The Spotify debt deal: A cautionary tale


Techrunch reported yesterday that Spotify has raised a whopping $1B debt deal. This is on top of the $1.1B in equity that the company has raised to date. As I read about this deal I noted some terms that raise concerns and serve as an important lesson for the rest of us as we think about how to capitalize our companies:

TPG and Dragoneer get to convert the debt to equity at a 20% discount of whatever share price Spotify sets for an eventual IPO. And if it doesn’t IPO within the next year, that discount goes up 2.5% every extra six months.

Spotify also has to pay 5% annual interest on the debt, and 1% more every six months up to a total of 10%. And finally, TPG and Dragoneer can sell their shares just 90 days after the IPO, before the 180-day lockup period ends for Spotify’s employees and other investors.

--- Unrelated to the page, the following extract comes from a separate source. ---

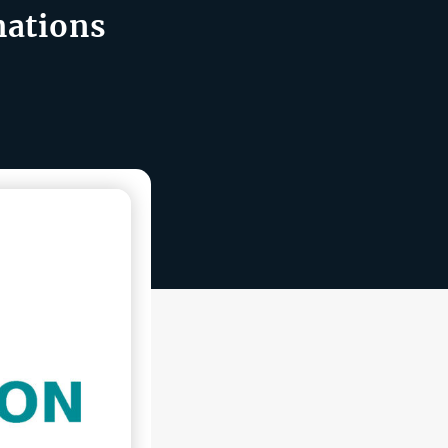
mations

So, here are my concerns with this deal:

It’s clear when you read this that the company has to go public in the next two years. This is the clear mandate from the new investors. And the company will be heavily penalized for not hitting that timeframe.

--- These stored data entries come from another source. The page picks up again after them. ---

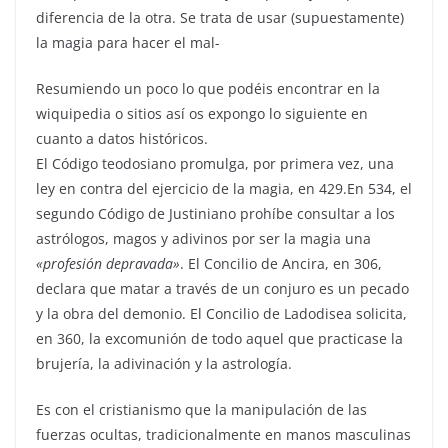
diferencia de la otra. Se trata de usar (supuestamente)
la magia para hacer el mal-
Resumiendo un poco lo que podéis encontrar en la
wiquipedia o sitios así os expongo lo siguiente en
cuanto a datos históricos.
El Código teodosiano promulga, por primera vez, una
ley en contra del ejercicio de la magia, en 429.En 534, el
segundo Código de Justiniano prohíbe consultar a los
astrólogos, magos y adivinos por ser la magia una
«profesión depravada»
. El Concilio de Ancira, en 306,
declara que matar a través de un conjuro es un pecado
y la obra del demonio. El Concilio de Ladodisea solicita,
en 360, la excomunión de todo aquel que practicase la
brujería, la adivinación y la astrología.
Es con el cristianismo que la manipulación de las
fuerzas ocultas, tradicionalmente en manos masculinas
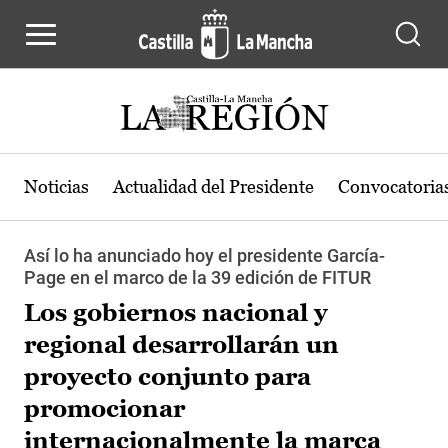
Pasar al contenido principal
Noticias
Actualidad del Presidente
Convocatoria
Así lo ha anunciado hoy el presidente García-
Page en el marco de la 39 edición de FITUR
Los gobiernos nacional y
regional desarrollarán un
proyecto conjunto para
promocionar
internacionalmente la marca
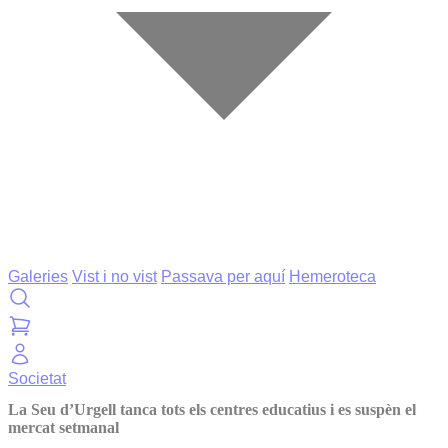
Galeries
Vist i no vist
Passava per aquí
Hemeroteca
Societat
La Seu d’Urgell tanca tots els centres educatius i es suspèn el
mercat setmanal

Tomorrow will be the end of Q1, a quarter where no technology IPOs took place. Who knows what the IPO market will look like in two years? The company is potentially out of alignment with it’s new investors. The company wants to go public whenever it makes the most strategic sense. The new investors want to go public inside two years, no questions asked.

In addition to the lack of alignment between the company and it’s new investors I have to assume that there is lack of alignment between those investors and the old (equity) investors – all 38 of them! Yep, 38 investors that have collectively put in over $1.1B in capital are now no longer in the driver’s seat when it comes to exit strategy. How does that happen?

Debt holders have very different objectives than equity holders. As a lender I want to preserve capital above all else. I want to reduce risk. As an equity investor, I am willing to take on lots of risk in order to maximize returns.

So, Spotify management now has $1.1B of equity with a return maximization objective and $1B of debt with a risk reduction objective. That should make for some fun board meetings. Especially if the IPO market continues to be tough. And especially if the company experiences any downturn in operating performance.

As my good friend and FreshBooks CEO, Mike McDerment says: “you need two things to succeed in business and life: alignment and shared values”. From the outside looking in, Spotify has neither of these in this deal.

  • Dominique Ferst

    Excellent analysis Mark. Not pretty!